--- TEXTE D'ÉTUDE ---

****************

Le rétablissement de la confiance est, en effet, essentiel car il y va de la tranquillité d'esprit de nos militaires : la priorité des priorités est bien la préservation de leur santé, de leur famille et de l'ensemble des Français.
L'autonomie stratégique est nécessaire sur le plan européen dans les domaines opérationnel et industriel, à l'heure où certains partenaires ont tendance à se replier sur eux‑mêmes et où certaines puissances multiplient les démonstrations d'influence après avoir multiplié les démonstrations de puissance. La Chine profite ainsi de cette crise sanitaire pour faire prospérer certaines idées que vous me permettrez de ne pas partager.
Nous aurons l'occasion de tester les ambitions des Européens lorsque le cadre financier pluriannuel sera à nouveau discuté et le budget du Fonds européen de la défense arrêté. Selon moi, il est absolument nécessaire de préserver les moyens initialement envisagés, de l'ordre de 13 milliards. Revoir nos ambitions à la baisse serait une faute.
Nous travaillons à l'actualisation de la loi de programmation militaire, qui est en effet prévue en 2021. Nous devons y intégrer les conséquences de cette crise.
L'élément militaire de réanimation de Mulhouse, dont le dernier patient est sorti il y a quelques jours, a rendu de grands services. Son démontage sera achevé d'ici au 21 mai et dix lits de réanimation seront redéployés à l'hôpital de Mayotte d'ici à la fin du mois.
Le risque de perturbation des opérations extérieures en raison d'éventuels ralentissements des livraisons est, pour l'instant, contenu. Nous avons dialogué étroitement avec les industriels de la défense pour éviter ce type de situation et nous avons mis l'accent sur le maintien en condition opérationnelle de nos équipements. Il est toutefois encore un peu tôt pour dresser un état des lieux d'éventuels retards.
À l'inverse, nous veillons également à identifier tout ce qui pourrait contribuer à des anticipations et à des accélérations de manière à ce que les moyens en investissement de la mission « Défense » puissent être mis au service de la remise en route de l'économie française. Ces activités industrielles, très ancrées dans les territoires et dont peu d'emplois sont délocalisés ou délocalisables, constituent un outil particulièrement précieux.
En matière de recrutement, nous avons pris du retard et nous nous employons à mettre les bouchées doubles : les centres d'information et de recrutement des forces armées (CIRFA) ont rouvert aujourd'hui, et vous discuterez prochainement du projet de loi portant diverses dispositions urgentes pour faire face aux conséquences de l'épidémie de Covid-19, qui contient des mesures permettant notamment d'allonger la durée de l'engagement de nos personnels au-delà des dates butoir prévues.
La presse doit pouvoir faire son travail dans les meilleures conditions possibles. J'ai donc demandé qu'une rencontre soit organisée entre l'Association des journalistes de défense et l'ensemble des communicants du ministère des armées afin de clarifier la situation et d'améliorer le dialogue et les méthodes.
Nous avons répondu aux questions de Monsieur le député Cornut-Gentille. La seule limite que je vois à la communication de données est que certaines ont un caractère classifié. L'année dernière, je lui avais communiqué les chiffres demandés, et regretté qu'ils ne figurent pas dans son rapport.
Ce n'est pas le rôle des services de renseignement de s'occuper des informations relatives à la santé ; ce sont les pays concernés qui les communiquent à l'Organisation mondiale de la santé, ce qu'a fait la Chine le 31 décembre en l'avertissant de la présence d'une épidémie dont les caractéristiques s'avéraient inconnues.

****************

--- DONNÉES ENREGISTRÉES ---
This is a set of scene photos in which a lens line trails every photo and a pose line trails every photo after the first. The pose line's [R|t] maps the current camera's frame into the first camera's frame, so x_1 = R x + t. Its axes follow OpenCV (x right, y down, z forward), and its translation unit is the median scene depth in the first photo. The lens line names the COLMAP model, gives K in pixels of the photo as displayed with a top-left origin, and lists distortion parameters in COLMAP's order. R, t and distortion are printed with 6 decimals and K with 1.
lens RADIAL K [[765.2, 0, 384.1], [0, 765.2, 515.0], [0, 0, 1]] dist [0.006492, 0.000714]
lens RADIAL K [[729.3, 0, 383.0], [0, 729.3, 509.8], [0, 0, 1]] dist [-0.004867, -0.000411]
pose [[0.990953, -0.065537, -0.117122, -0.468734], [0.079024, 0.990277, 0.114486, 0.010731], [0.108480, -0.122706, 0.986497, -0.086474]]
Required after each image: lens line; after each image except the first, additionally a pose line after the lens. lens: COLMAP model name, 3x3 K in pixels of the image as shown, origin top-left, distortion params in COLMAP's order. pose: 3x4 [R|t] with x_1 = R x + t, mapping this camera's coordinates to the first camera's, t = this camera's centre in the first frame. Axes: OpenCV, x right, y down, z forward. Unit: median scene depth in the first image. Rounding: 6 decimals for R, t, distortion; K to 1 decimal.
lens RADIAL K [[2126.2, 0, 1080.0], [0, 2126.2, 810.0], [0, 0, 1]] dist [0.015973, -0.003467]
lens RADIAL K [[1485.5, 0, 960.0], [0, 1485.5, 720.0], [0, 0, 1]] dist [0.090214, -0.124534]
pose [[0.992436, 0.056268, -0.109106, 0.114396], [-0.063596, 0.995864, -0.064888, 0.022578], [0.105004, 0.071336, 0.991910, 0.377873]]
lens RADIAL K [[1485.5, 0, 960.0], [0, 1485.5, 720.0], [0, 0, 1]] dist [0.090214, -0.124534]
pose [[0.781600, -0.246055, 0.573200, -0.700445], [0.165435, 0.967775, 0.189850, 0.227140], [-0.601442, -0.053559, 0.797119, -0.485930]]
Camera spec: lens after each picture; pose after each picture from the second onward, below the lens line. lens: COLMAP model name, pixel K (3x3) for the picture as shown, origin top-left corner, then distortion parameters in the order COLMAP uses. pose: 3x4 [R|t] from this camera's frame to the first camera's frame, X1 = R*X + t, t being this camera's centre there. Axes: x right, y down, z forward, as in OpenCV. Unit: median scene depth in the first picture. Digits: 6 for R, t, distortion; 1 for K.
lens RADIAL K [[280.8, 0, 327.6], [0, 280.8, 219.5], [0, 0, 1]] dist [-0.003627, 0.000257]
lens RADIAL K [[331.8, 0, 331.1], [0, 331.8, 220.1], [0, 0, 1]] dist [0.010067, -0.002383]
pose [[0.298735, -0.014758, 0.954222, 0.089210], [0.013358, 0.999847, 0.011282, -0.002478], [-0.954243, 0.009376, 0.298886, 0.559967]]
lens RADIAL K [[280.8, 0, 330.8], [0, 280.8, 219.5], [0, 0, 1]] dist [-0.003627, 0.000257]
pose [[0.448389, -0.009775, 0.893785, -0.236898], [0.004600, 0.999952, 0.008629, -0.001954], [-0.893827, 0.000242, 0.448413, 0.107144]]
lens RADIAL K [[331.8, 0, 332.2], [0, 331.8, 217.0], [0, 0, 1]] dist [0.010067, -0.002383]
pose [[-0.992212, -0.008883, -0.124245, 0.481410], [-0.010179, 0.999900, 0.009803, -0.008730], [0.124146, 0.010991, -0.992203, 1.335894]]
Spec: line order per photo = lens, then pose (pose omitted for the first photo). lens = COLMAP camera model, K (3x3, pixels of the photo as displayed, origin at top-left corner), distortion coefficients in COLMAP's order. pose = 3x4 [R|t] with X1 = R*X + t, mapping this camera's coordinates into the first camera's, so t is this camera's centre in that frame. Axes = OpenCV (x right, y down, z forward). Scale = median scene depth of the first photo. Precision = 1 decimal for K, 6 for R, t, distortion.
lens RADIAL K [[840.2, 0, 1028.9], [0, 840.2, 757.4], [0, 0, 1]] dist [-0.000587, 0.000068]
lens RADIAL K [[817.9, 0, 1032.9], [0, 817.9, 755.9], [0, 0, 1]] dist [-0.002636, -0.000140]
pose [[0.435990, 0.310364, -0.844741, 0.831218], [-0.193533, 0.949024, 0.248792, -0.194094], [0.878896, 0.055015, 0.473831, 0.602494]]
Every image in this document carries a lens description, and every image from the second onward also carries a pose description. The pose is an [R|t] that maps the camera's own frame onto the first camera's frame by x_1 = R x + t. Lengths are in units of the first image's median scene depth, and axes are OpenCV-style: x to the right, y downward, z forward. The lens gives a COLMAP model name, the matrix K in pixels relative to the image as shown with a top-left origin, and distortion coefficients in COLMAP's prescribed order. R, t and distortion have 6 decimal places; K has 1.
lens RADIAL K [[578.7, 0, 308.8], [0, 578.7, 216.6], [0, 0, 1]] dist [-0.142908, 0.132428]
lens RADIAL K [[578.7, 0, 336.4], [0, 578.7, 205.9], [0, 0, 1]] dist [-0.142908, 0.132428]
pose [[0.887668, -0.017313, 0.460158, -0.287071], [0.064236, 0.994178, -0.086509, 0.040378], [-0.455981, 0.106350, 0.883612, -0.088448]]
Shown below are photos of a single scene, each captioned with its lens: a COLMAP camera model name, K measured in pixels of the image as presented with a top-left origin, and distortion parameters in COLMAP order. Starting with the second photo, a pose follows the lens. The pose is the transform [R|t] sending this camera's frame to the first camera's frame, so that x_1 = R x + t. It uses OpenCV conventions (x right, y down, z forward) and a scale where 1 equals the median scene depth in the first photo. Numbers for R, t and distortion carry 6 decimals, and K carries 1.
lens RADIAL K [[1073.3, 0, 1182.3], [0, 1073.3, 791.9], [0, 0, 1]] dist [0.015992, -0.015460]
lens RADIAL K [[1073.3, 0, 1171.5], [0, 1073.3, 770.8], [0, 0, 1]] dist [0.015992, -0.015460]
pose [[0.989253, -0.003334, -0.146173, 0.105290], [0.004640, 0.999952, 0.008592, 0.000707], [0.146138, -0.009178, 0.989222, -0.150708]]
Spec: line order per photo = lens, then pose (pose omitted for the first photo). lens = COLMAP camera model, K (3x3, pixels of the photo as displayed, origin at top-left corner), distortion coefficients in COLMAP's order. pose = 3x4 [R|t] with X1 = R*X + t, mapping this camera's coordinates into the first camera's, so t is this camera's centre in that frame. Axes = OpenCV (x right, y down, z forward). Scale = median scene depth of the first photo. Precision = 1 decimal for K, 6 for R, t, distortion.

****************

--- CONSIGNE ---
Recopiez le passage du texte d'étude en commençant par « Le rétablissement de » et en terminant par « ne pas partager. », puis remplacez-y « tranquillité d'esprit » par « sérénité ». Les enregistrements forment un matériau distinct du texte d'étude.

--- RÉPONSE ATTENDUE ---
Le rétablissement de la confiance est, en effet, essentiel car il y va de la sérénité de nos militaires : la priorité des priorités est bien la préservation de leur santé, de leur famille et de l'ensemble des Français.
L'autonomie stratégique est nécessaire sur le plan européen dans les domaines opérationnel et industriel, à l'heure où certains partenaires ont tendance à se replier sur eux‑mêmes et où certaines puissances multiplient les démonstrations d'influence après avoir multiplié les démonstrations de puissance. La Chine profite ainsi de cette crise sanitaire pour faire prospérer certaines idées que vous me permettrez de ne pas partager.